→ **Task item**: This exercise calls for every record to be set down exactly.

--- START ---

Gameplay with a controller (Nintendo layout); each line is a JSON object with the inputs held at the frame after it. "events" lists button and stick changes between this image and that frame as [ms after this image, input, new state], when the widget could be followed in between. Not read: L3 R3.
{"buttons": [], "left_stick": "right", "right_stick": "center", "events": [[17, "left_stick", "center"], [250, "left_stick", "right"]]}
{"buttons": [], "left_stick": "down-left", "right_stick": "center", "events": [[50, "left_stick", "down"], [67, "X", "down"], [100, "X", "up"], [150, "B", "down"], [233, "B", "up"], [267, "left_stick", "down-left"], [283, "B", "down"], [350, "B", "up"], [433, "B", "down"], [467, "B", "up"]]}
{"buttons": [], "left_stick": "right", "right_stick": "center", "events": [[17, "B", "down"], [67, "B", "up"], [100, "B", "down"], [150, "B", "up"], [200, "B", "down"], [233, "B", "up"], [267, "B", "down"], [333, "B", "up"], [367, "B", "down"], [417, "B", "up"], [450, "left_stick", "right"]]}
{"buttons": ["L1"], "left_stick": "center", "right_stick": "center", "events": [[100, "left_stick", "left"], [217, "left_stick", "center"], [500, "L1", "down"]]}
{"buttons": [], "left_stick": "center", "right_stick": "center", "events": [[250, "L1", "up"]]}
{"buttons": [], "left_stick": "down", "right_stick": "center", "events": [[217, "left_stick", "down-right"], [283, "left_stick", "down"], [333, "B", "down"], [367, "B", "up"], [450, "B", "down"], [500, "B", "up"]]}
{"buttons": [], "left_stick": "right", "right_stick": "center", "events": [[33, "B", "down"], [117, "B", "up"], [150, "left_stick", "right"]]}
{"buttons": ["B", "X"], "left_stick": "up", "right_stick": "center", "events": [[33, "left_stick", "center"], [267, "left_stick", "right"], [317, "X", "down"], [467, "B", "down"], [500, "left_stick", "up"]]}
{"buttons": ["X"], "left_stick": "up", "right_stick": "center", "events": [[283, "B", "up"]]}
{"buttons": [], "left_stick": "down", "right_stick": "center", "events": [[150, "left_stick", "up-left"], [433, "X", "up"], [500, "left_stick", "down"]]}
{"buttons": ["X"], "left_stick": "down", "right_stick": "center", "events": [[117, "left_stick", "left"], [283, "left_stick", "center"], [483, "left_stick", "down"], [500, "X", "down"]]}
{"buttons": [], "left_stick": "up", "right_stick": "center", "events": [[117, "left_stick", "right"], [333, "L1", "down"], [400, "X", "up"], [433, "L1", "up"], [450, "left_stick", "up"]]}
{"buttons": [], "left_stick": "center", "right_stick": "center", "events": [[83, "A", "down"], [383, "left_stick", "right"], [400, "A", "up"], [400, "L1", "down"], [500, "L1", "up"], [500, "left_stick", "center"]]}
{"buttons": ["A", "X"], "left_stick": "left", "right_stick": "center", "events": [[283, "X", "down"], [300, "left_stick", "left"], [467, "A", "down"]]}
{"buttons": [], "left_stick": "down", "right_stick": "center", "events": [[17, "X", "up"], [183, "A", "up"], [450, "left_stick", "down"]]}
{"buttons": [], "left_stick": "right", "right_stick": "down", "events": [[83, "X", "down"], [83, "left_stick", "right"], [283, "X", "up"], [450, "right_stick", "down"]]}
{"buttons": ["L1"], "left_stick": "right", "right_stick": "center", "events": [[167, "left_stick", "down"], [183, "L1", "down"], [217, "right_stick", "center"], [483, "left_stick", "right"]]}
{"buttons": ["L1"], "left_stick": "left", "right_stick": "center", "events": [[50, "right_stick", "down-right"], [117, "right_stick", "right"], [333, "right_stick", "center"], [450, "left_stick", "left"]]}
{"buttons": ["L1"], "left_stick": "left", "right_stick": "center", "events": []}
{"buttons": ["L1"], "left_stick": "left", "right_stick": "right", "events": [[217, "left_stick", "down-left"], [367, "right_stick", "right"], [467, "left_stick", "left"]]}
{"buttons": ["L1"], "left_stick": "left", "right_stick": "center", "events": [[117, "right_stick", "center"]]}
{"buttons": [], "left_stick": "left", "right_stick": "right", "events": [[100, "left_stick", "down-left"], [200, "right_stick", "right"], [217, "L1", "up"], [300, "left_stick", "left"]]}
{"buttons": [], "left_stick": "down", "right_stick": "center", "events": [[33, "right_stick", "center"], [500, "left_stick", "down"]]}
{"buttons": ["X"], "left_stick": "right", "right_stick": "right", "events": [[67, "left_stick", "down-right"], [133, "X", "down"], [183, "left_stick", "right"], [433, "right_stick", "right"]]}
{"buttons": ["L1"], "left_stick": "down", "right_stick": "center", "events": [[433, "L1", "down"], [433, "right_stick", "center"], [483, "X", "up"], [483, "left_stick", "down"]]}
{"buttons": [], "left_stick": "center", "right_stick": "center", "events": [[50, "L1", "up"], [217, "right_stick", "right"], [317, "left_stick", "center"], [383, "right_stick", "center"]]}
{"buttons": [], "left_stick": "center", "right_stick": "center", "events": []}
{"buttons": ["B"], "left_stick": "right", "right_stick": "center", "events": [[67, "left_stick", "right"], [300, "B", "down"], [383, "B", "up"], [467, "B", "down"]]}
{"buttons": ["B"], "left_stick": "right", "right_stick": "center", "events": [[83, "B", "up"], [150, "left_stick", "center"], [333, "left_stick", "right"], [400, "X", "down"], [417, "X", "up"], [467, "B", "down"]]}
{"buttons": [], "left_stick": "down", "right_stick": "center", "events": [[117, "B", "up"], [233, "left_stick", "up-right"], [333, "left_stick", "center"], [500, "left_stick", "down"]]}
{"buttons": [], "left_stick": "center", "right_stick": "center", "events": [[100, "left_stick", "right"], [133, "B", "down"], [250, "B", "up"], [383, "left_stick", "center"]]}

--- END ---

→ **Answer below**:
Gameplay with a controller (Nintendo layout); each line is a JSON object with the inputs held at the frame after it. "events" lists button and stick changes between this image and that frame as [ms after this image, input, new state], when the widget could be followed in between. Not read: L3 R3.
{"buttons": [], "left_stick": "right", "right_stick": "center", "events": [[17, "left_stick", "center"], [250, "left_stick", "right"]]}
{"buttons": [], "left_stick": "down-left", "right_stick": "center", "events": [[50, "left_stick", "down"], [67, "X", "down"], [100, "X", "up"], [150, "B", "down"], [233, "B", "up"], [267, "left_stick", "down-left"], [283, "B", "down"], [350, "B", "up"], [433, "B", "down"], [467, "B", "up"]]}
{"buttons": [], "left_stick": "right", "right_stick": "center", "events": [[17, "B", "down"], [67, "B", "up"], [100, "B", "down"], [150, "B", "up"], [200, "B", "down"], [233, "B", "up"], [267, "B", "down"], [333, "B", "up"], [367, "B", "down"], [417, "B", "up"], [450, "left_stick", "right"]]}
{"buttons": ["L1"], "left_stick": "center", "right_stick": "center", "events": [[100, "left_stick", "left"], [217, "left_stick", "center"], [500, "L1", "down"]]}
{"buttons": [], "left_stick": "center", "right_stick": "center", "events": [[250, "L1", "up"]]}
{"buttons": [], "left_stick": "down", "right_stick": "center", "events": [[217, "left_stick", "down-right"], [283, "left_stick", "down"], [333, "B", "down"], [367, "B", "up"], [450, "B", "down"], [500, "B", "up"]]}
{"buttons": [], "left_stick": "right", "right_stick": "center", "events": [[33, "B", "down"], [117, "B", "up"], [150, "left_stick", "right"]]}
{"buttons": ["B", "X"], "left_stick": "up", "right_stick": "center", "events": [[33, "left_stick", "center"], [267, "left_stick", "right"], [317, "X", "down"], [467, "B", "down"], [500, "left_stick", "up"]]}
{"buttons": ["X"], "left_stick": "up", "right_stick": "center", "events": [[283, "B", "up"]]}
{"buttons": [], "left_stick": "down", "right_stick": "center", "events": [[150, "left_stick", "up-left"], [433, "X", "up"], [500, "left_stick", "down"]]}
{"buttons": ["X"], "left_stick": "down", "right_stick": "center", "events": [[117, "left_stick", "left"], [283, "left_stick", "center"], [483, "left_stick", "down"], [500, "X", "down"]]}
{"buttons": [], "left_stick": "up", "right_stick": "center", "events": [[117, "left_stick", "right"], [333, "L1", "down"], [400, "X", "up"], [433, "L1", "up"], [450, "left_stick", "up"]]}
{"buttons": [], "left_stick": "center", "right_stick": "center", "events": [[83, "A", "down"], [383, "left_stick", "right"], [400, "A", "up"], [400, "L1", "down"], [500, "L1", "up"], [500, "left_stick", "center"]]}
{"buttons": ["A", "X"], "left_stick": "left", "right_stick": "center", "events": [[283, "X", "down"], [300, "left_stick", "left"], [467, "A", "down"]]}
{"buttons": [], "left_stick": "down", "right_stick": "center", "events": [[17, "X", "up"], [183, "A", "up"], [450, "left_stick", "down"]]}
{"buttons": [], "left_stick": "right", "right_stick": "down", "events": [[83, "X", "down"], [83, "left_stick", "right"], [283, "X", "up"], [450, "right_stick", "down"]]}
{"buttons": ["L1"], "left_stick": "right", "right_stick": "center", "events": [[167, "left_stick", "down"], [183, "L1", "down"], [217, "right_stick", "center"], [483, "left_stick", "right"]]}
{"buttons": ["L1"], "left_stick": "left", "right_stick": "center", "events": [[50, "right_stick", "down-right"], [117, "right_stick", "right"], [333, "right_stick", "center"], [450, "left_stick", "left"]]}
{"buttons": ["L1"], "left_stick": "left", "right_stick": "center", "events": []}
{"buttons": ["L1"], "left_stick": "left", "right_stick": "right", "events": [[217, "left_stick", "down-left"], [367, "right_stick", "right"], [467, "left_stick", "left"]]}
{"buttons": ["L1"], "left_stick": "left", "right_stick": "center", "events": [[117, "right_stick", "center"]]}
{"buttons": [], "left_stick": "left", "right_stick": "right", "events": [[100, "left_stick", "down-left"], [200, "right_stick", "right"], [217, "L1", "up"], [300, "left_stick", "left"]]}
{"buttons": [], "left_stick": "down", "right_stick": "center", "events": [[33, "right_stick", "center"], [500, "left_stick", "down"]]}
{"buttons": ["X"], "left_stick": "right", "right_stick": "right", "events": [[67, "left_stick", "down-right"], [133, "X", "down"], [183, "left_stick", "right"], [433, "right_stick", "right"]]}
{"buttons": ["L1"], "left_stick": "down", "right_stick": "center", "events": [[433, "L1", "down"], [433, "right_stick", "center"], [483, "X", "up"], [483, "left_stick", "down"]]}
{"buttons": [], "left_stick": "center", "right_stick": "center", "events": [[50, "L1", "up"], [217, "right_stick", "right"], [317, "left_stick", "center"], [383, "right_stick", "center"]]}
{"buttons": [], "left_stick": "center", "right_stick": "center", "events": []}
{"buttons": ["B"], "left_stick": "right", "right_stick": "center", "events": [[67, "left_stick", "right"], [300, "B", "down"], [383, "B", "up"], [467, "B", "down"]]}
{"buttons": ["B"], "left_stick": "right", "right_stick": "center", "events": [[83, "B", "up"], [150, "left_stick", "center"], [333, "left_stick", "right"], [400, "X", "down"], [417, "X", "up"], [467, "B", "down"]]}
{"buttons": [], "left_stick": "down", "right_stick": "center", "events": [[117, "B", "up"], [233, "left_stick", "up-right"], [333, "left_stick", "center"], [500, "left_stick", "down"]]}
{"buttons": [], "left_stick": "center", "right_stick": "center", "events": [[100, "left_stick", "right"], [133, "B", "down"], [250, "B", "up"], [383, "left_stick", "center"]]}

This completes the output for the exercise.